El único crédito que les puedo dar. Se sincronizan de maravilla. Eso es todo. Se sincronizan muy bien — lo que hubiera pensado que en realidad estaban actuando, pero estaban sincronizando todo el tiempo, y eso es un trabajo duro.
Elvis merece mucho crédito por llevar el blues a la clase media estadounidense, no las cosas de Las Vegas. Sus primeros discos, The Sun Records, y los primeros registros de RCA. Fue maravilloso, él tenía el poder, la unidad, y estaba tan dedicado a su música.
Es una cosa maravillosa ver un segmento de nuestra población que está abierta y con ganas de aprender más sobre la cultura china. Se ha filtrado en la corriente principal. Usted ve los anuncios de tarjetas de crédito en la televisión con parejas blancas y bebés chinos.

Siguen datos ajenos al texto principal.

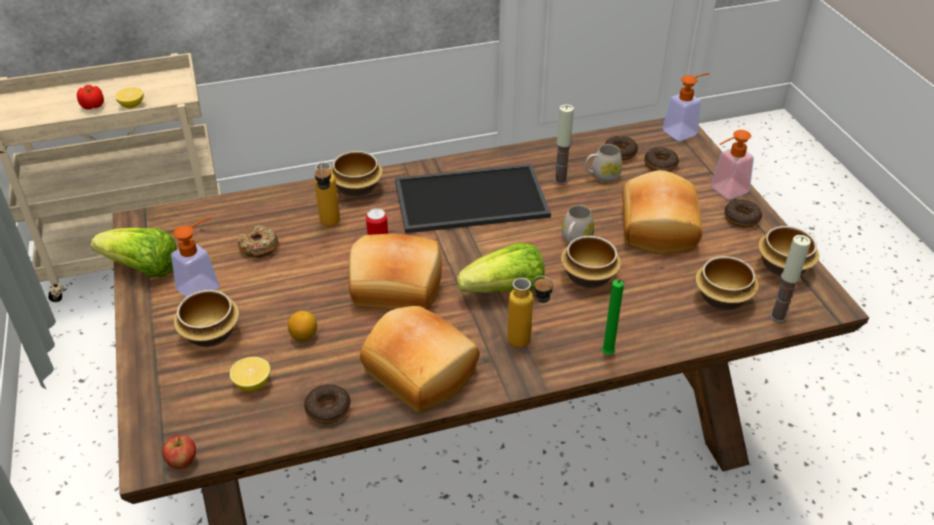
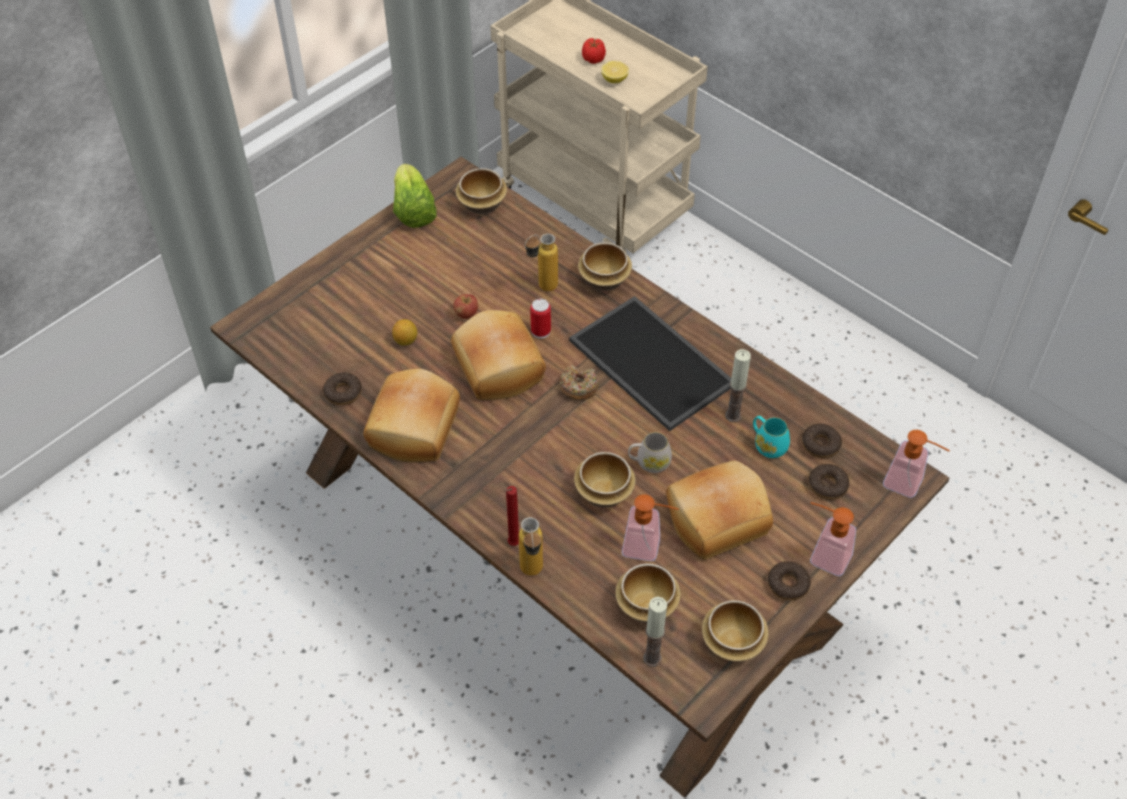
camera: 60 degrees right, 10 degrees up
(182, 461) = (251, 341): apple -> apple (466, 314)
(204, 285) = (420, 254): soap dispenser -> soap dispenser (648, 547)
(212, 333) = (374, 288): bowl -> bowl (483, 205)
(252, 383) = (340, 338): lemon -> none
(259, 247) = (484, 260): donut -> donut (578, 387)
(505, 290) = (545, 441): lettuce -> none
(528, 343) = (490, 483): bottle -> bottle (532, 575)
(602, 176) = (767, 445): white mug -> turquoise mug
(608, 355) = (512, 544): green candle -> red candle

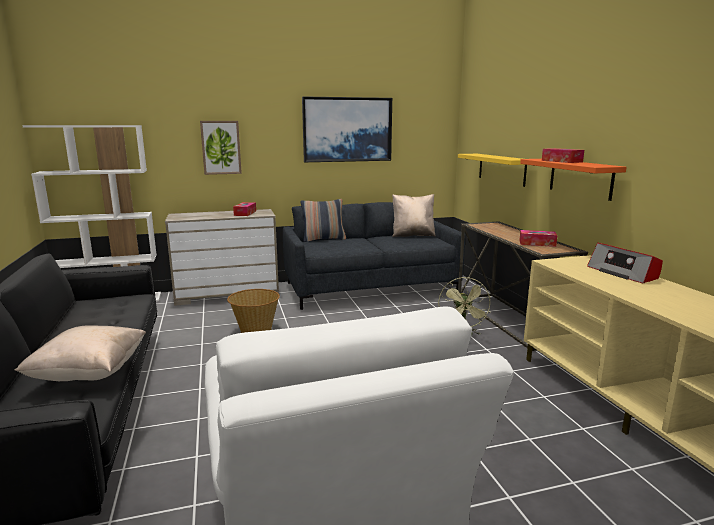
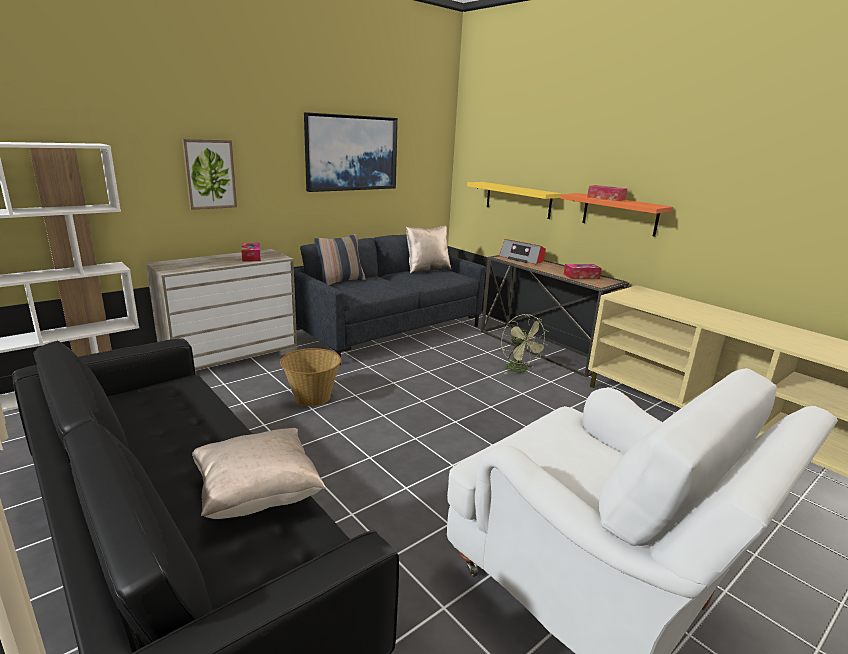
camera: 25 degrees left, 5 degrees up
(623, 273) = (681, 302): radio -> radio (522, 259)

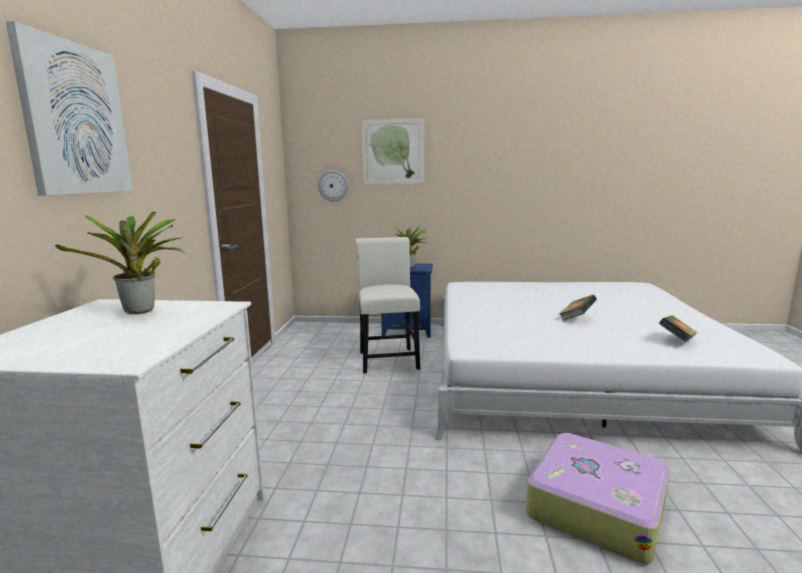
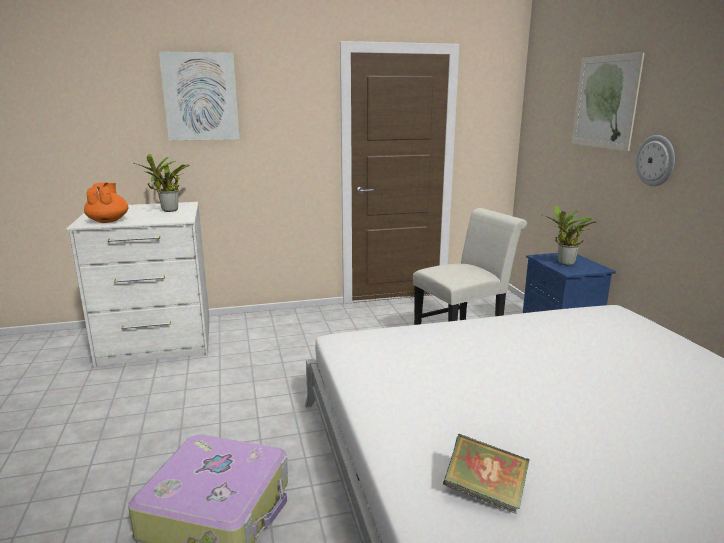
camera: 70 degrees right, 5 degrees up
(141, 344) = (108, 221): none -> orange teapot
(333, 186) = (549, 142): wall clock -> wall clock (656, 160)
(577, 318) = (515, 397): book -> none

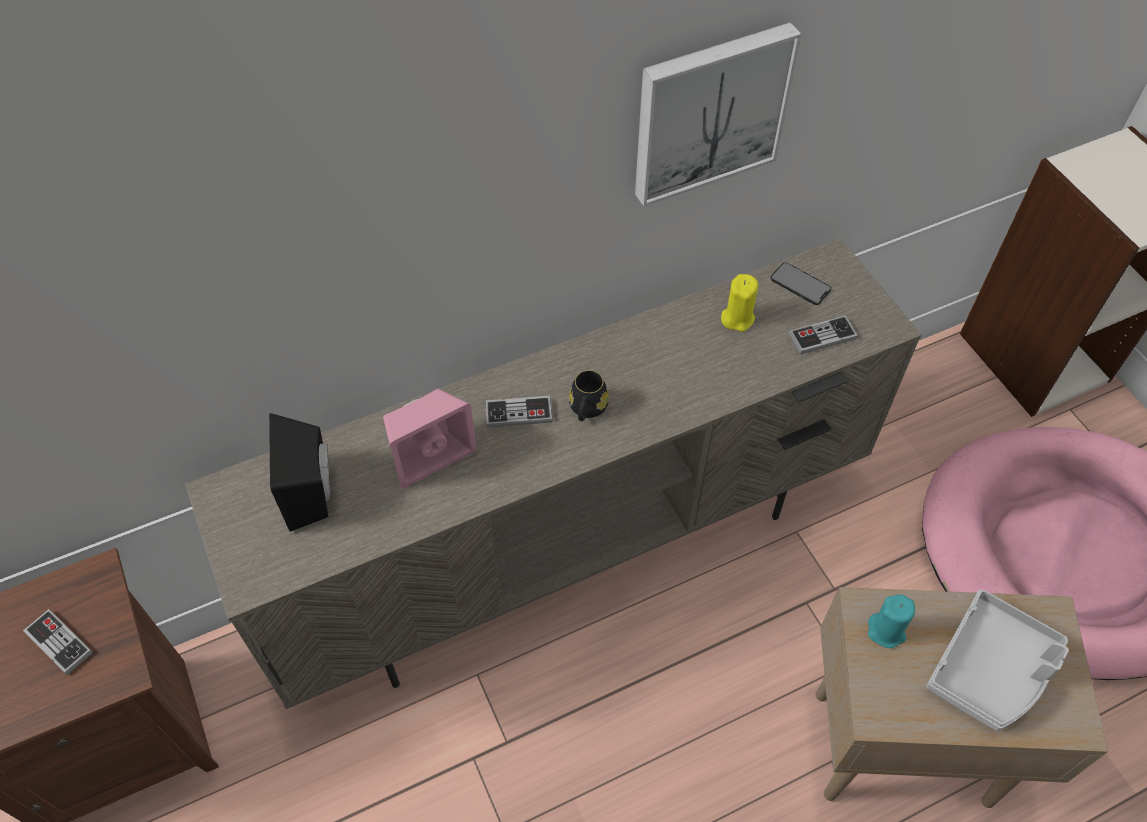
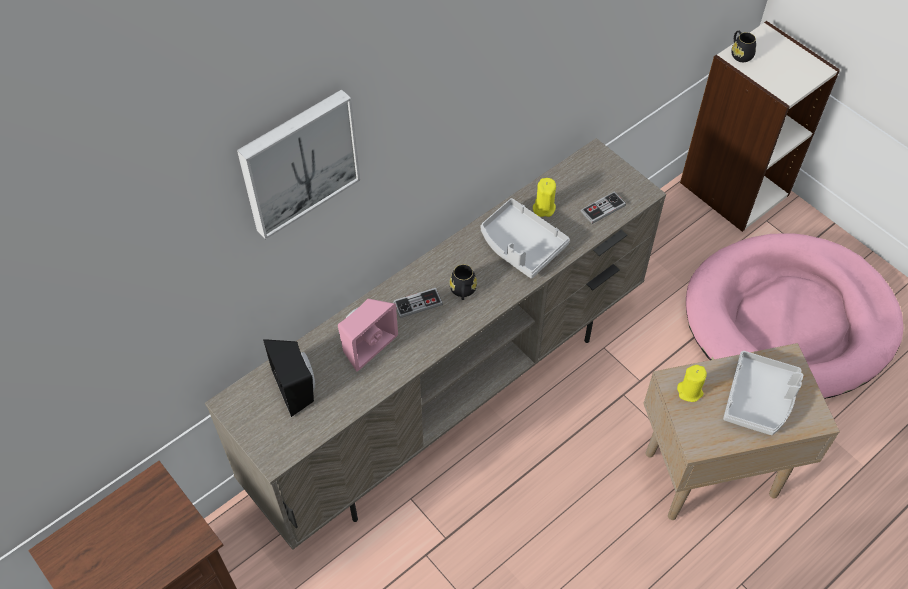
camera: 15 degrees left, 0 degrees up
(59, 642) = (145, 531): game controller -> none
(689, 363) = (521, 245): none -> grey tray
(709, 112) = (509, 80): picture -> picture (298, 161)
(800, 284) = (578, 175): phone -> none
(886, 631) = (690, 391): turquoise candle -> yellow candle
(1081, 163) = (740, 54): none -> black mug

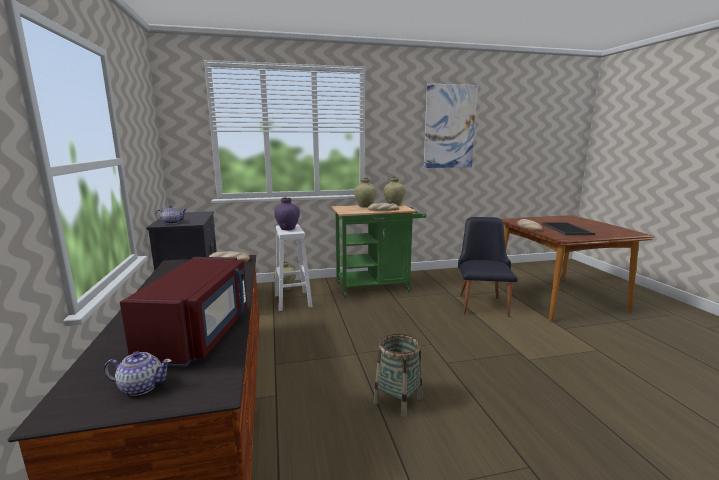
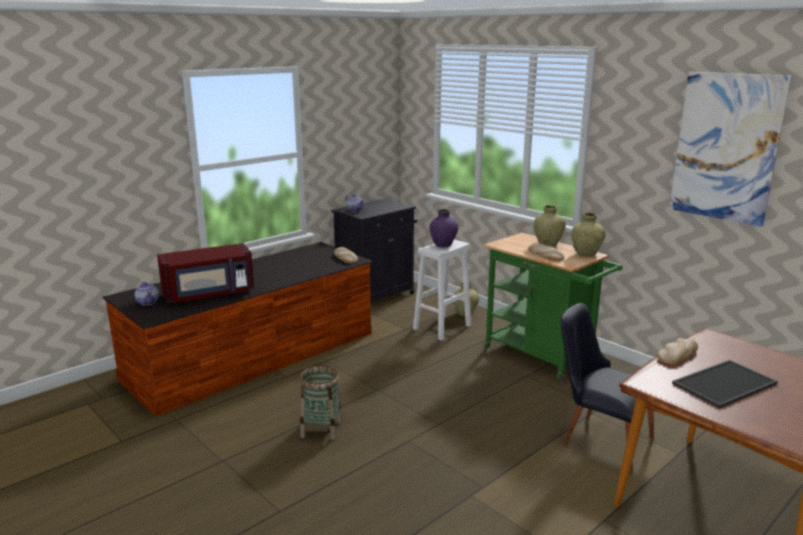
camera: 60 degrees right, 5 degrees up
(482, 303) = (599, 439): black chair -> black chair turned 120 degrees counterclockwise

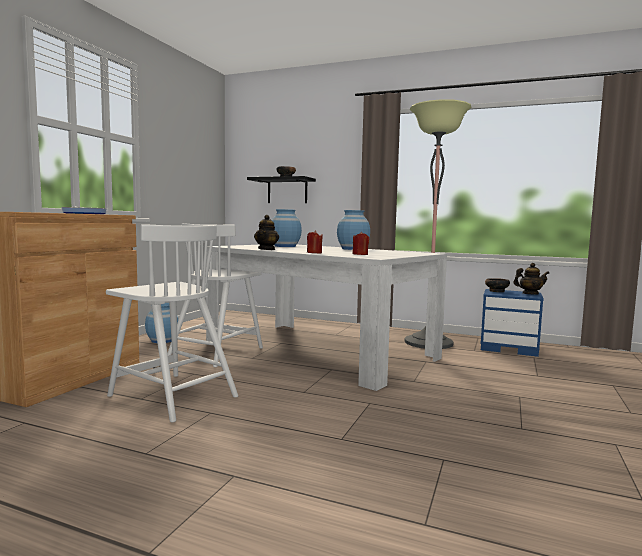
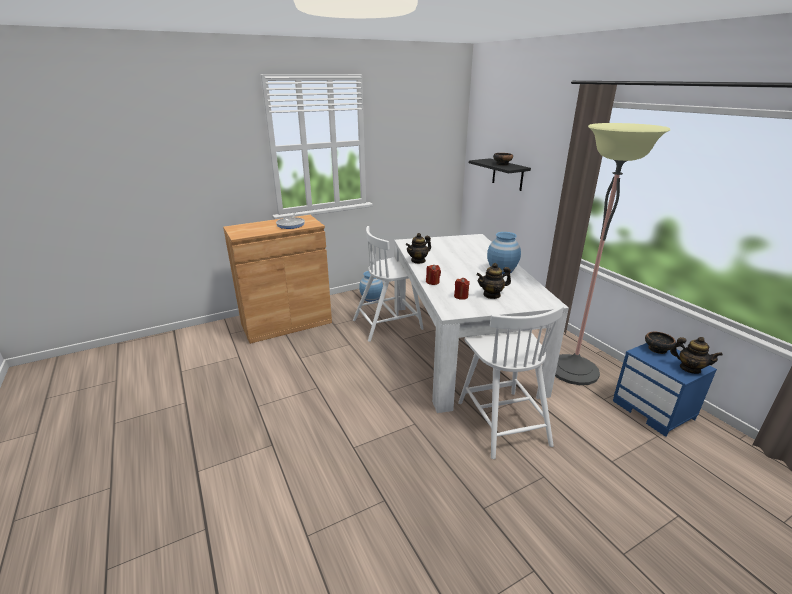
camera: 40 degrees right, 20 degrees up
(172, 395) = (316, 362): white chair -> white chair (502, 421)
(285, 246) = (458, 248): blue vase -> none
(381, 253) = (492, 295): none -> teapot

Estoy definitivamente culpable de pensar que algo es divertido, pero de no pensar que el público lo será. Luego, tres años más tarde, finalmente lo pruebo y me mata. Tengo que darles más crédito.
No creo que he conseguido el crédito apropiado por ser inteligente sobre el juego.
Dale a tu hijo un poco de crédito por ser inteligente - sólo porque leen acerca de algo no significa que lo harán.
En los últimos años, he sido más selectivo, aunque no tengo derecho a serlo, pero creo que finalmente está empezando a trabajar a mi favor. Creo que le doy demasiado crédito por hacer lo que las personas consideran decisiones inteligentes, pero es solo porque tomé la decisión de dejar de preocuparme por ganar dinero.